Ini benar-benar sebuah mimpi buruk yang belum pernah Omar bayangkan sebelumnya. Citra baik kabinetnya, citra baik kampusnya, citra baik sahabatnya, segalanya, berada di ambang kehancuran. Tiap malam Omar terjaga, menanti-nanti pembelaan Jethro atas permasalahan yang dibuatnya; menunggu Rachel memberikan klarifikasi padanya kenapa video tersebut harus dihapus; dan berpikir panjang mengenai niatnya untuk menggugat kelengseran Jethro dari jabatan terhormatnya.
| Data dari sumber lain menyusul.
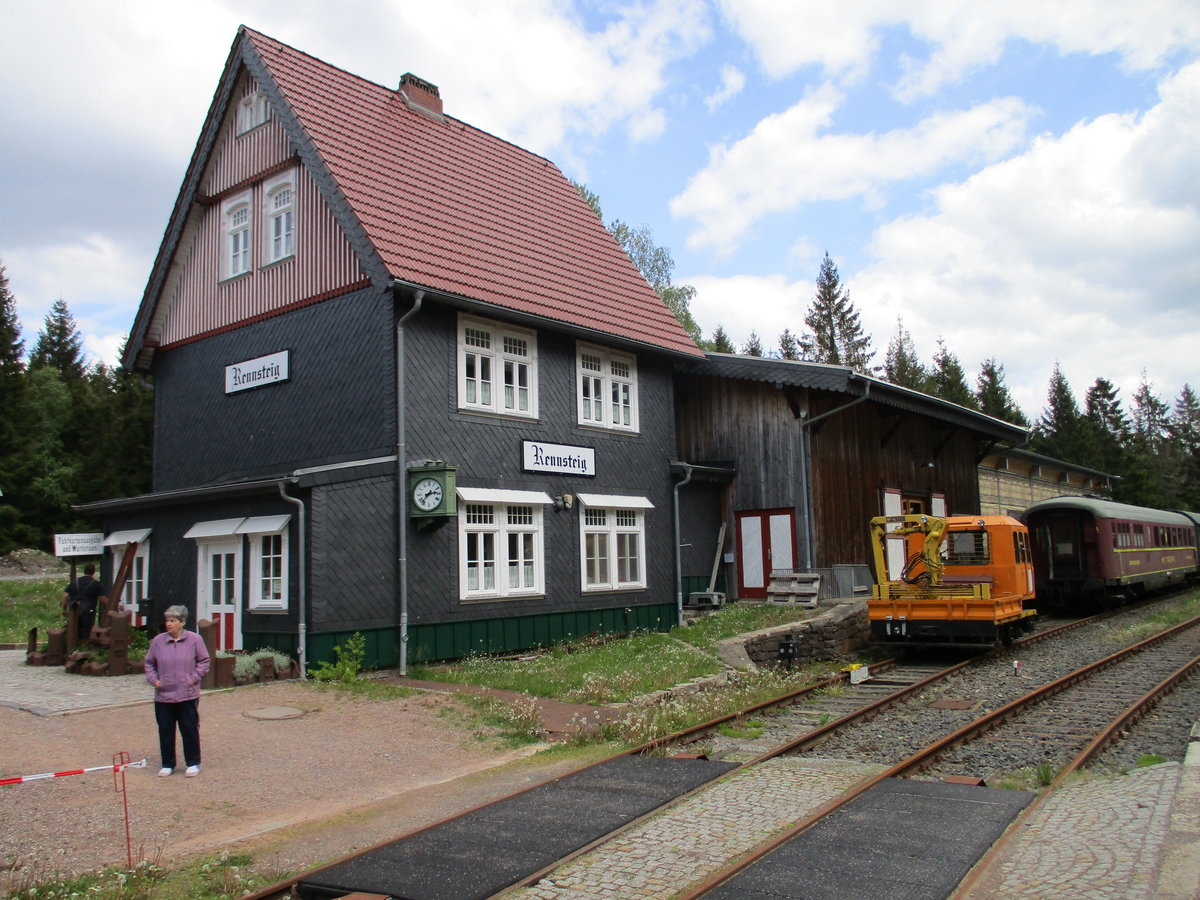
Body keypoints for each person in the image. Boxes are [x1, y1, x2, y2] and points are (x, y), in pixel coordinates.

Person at [144, 605, 210, 777]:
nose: (169, 624)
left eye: (173, 621)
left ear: (182, 622)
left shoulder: (195, 640)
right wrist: (154, 680)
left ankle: (193, 763)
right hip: (163, 694)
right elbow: (149, 663)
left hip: (187, 693)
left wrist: (193, 678)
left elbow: (204, 661)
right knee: (165, 729)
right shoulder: (158, 641)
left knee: (189, 728)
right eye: (167, 620)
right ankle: (168, 764)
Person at [61, 563, 107, 642]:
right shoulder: (95, 584)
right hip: (88, 611)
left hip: (73, 610)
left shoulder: (74, 582)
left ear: (84, 571)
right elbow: (103, 599)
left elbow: (65, 596)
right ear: (93, 572)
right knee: (85, 631)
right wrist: (116, 605)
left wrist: (64, 609)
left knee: (73, 628)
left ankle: (72, 645)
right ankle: (82, 646)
Kamis tiba, begitu pula dengan jadwal rapat mingguan yang tetap harus berjalan demi kelancaran acara Dies Natalis. Ilyas memimpin rapat, menggantikan Jethro. Rasa-rasanya, pendingin ruangan di sekretariat BEM lebih mencekam. Nada bicara Ilyas selalu datar dan dingin, tanpa ada ekspresi di wajahnya. Omar bisa melihat laki-laki itu sama kacaunya. Bahkan, saking kacaunya, Ilyas berhenti bicara di pertengahan penjelasan panjangnya. Ia berhenti dengan begitu frustrasi, meremas kertas-kertas di tangannya, dan membantingnya begitu saja di lantai. "Kita nggak bisa ngomongin Dies Natalis dulu," katanya.
Semua orang di dalam lingkaran diskusi itu saling tatap satu sama lain, sudah menebak apa yang akan Ilyas katakan setelah ini, namun, tidak ada yang berani bicara, sementara Ilyas mengedarkan pandangannya ke seluruh orang secara bergantian. "Ini nggak ada yang tau Jethro sama Rachel kabur ke mana?"
Lagi, beberapa orang saling tatap dan bertukar jawaban seolah tengah saling baca pikiran. Beberapa sisanya menggeleng, dan tatapan Ilyas, berakhir pada Omar yang duduk tepat di seberangnya. Ilyas tak bicara apapun, hanya diam menatap Omar.
"Chat gue nggak pernah dibales sama Jethro. Rachel ... gue nggak tau. Hape dia disita sama Jethro waktu berantem, sampai sekarang mungkin belum balik. Gue udah coba pernah DM dan kasih nomor gue, tapi dia belum pernah hubungin gue," terang Omar. "Yas, ini udah hari Kamis. Kita nggak bisa gerak lambat dan nungguin Jethro terus. Baik Jethro maupun Rachel, nggak akan ada yang buka suara. Jethro nggak mungkin bisa pembelaan, dan Rachel nggak akan mau speak up soal ini."
Ilyas berdengkus. Setelah berhari-hari perang dingin dengan sahabatnya sendiri, mungkin inilah saatnya Ilyas benar-benar perlu berdebat dengannya. Laki-laki itu mengangguk tak acuh. "Kalau korbannya aja nggak mau angkat masalah ini, bahkan minta take down bukti yang kesebar, terus buat apa kita ngurusin ini, Mar? Ayo dong, fokus gue di sini adalah kita cari Jethro karena dia masih harus jadi pemimpin di sini."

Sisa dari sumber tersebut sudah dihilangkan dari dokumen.